Facts about ponds

Fact sheet: These things we know.

 Source: The Oregon Conservation Plan.

 What does a healthy pond look like?

 A healthy pool of fresh water functions as a habitat for a chain of diverse species beginning with  bacteria and that support plants, insects, fish, and wildlife.  Fresh water pools are crucial for many at-risk species. They provide crucial breeding habitat for amphibians, freshwater mussels and other invertebrates. Water quality can be measured by cool water temperatures (less than 59 degrees), and appropriate levels of dissolved oxygen (more than 8 mg/l). In a healthy pond near the Willamette River we will see many species below, some of which are listed as indicator species by the Oregon Conservation Plan:

Plants:

  1. Willows
  2. Red-osier dogwood
  3. Pond weed.
  4. Cattails
  5. Sedges, rushes
  6. Bur-reeds
  7. Wapato
  8. camas

Amphibians/reptiles

  1. Red-legged frog
  2. Pond turtle
  3. Western painted turtle
  4. Yellow –legged frog
  5. Salamanders

Birds

  1. Little willow flycatcher
  2. Streaked horned lark
  3. Yellow breasted chat
  4. Acorn woodpecker
  5. Short eared owl
  6. Grasshopper sparrow
  7. Western purple martin
  8. Western bluebird
  9. Western meadowlark

Fish

  1. Oregon chub

Mammals

  1. Bats
  2. Western Gray squirrel
  3. Beaver

 

What does an unhealthy pond/water body look like? What plants/animals live there?

In many locations stream flow and natural ponds have been altered by barriers (roads, dams, culverts) that can interfere with fish and wildlife migration. Channelization can restrict the natural ability of streams to meander and pool. Large, cool freshwater pools are in decline. A man made dam is particularly troublesome because it slows the natural movement of water, concentrates toxic materials, and exposes the pooled water to solar heating. These factors inhibit native plants and encourage invasive species. An invasive species does not simply coexist with native species, it dominates and eliminates native species creating a single species desert.

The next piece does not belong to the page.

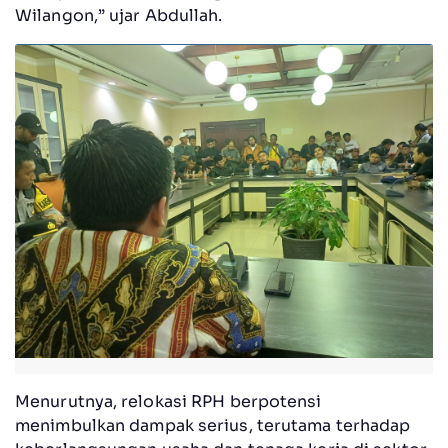
Wilangon,” ujar Abdullah.
Menurutnya, relokasi RPH berpotensi
menimbulkan dampak serius, terutama terhadap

 Often in warm pooled water algae blooms in abundance, dies, sinks under the water and is decomposed by bacteria. The bacteria use oxygen during the decomposition and the warm water becomes oxygen deficient for other aquatic life. We often see the following invasive species around unhealthy ponds:

Plants

  1. Blackberries
  2. English Ivy
  3. Yellow flag iris
  4. Reed canary grass
  5. Japanese Knotweed
  6. Herb Robert
  7. Hawkweed
  8. Abundant algae

Amphibians/reptiles

  1. Bullfrogs
  2. Red eared slider turtles
  3. Snapping Turtles

Birds

  1. Starlings
  2. House sparrows

Fish

  1. Carp
  2. Goldfish
  3. Catfish

Mammals

  1. Nutria
  2. Oppossom
  3. Eastern Gray Squirrel

Facts about Artificial ponds

  1. Dams are barriers to aquatic wildlife.
  2. Dammed ponds heat water and reduce water quality in rivers and streams.
  3. Dams have a life span because of siltation.
  4. Siltation concentrates toxic chemicals and heat.
  5. Dammed ponds need to be managed to control water movement and remove invasive plants and wildlife.
  6. An artificial pond is not a wetland.

Natural wetlands

  1. Native wetland plants remove toxic chemicals and heat from the water.
  2. Wetlands store water in the soil for release during the dry season.
  3. The soil absorption of water reduces flooding in the wet season.
  4. Wetlands are inundated seasonally, but dry out in other seasons.
  5. Wetlands are often connected to rivers as riparian areas or floodplains.
  6. Beavers often ‘manage’ wetlands. Their dams moderate water flows and increase area for riparian plants.
  7. Wetlands provide habitat for bitterns, shore birds, rails and flycatchers.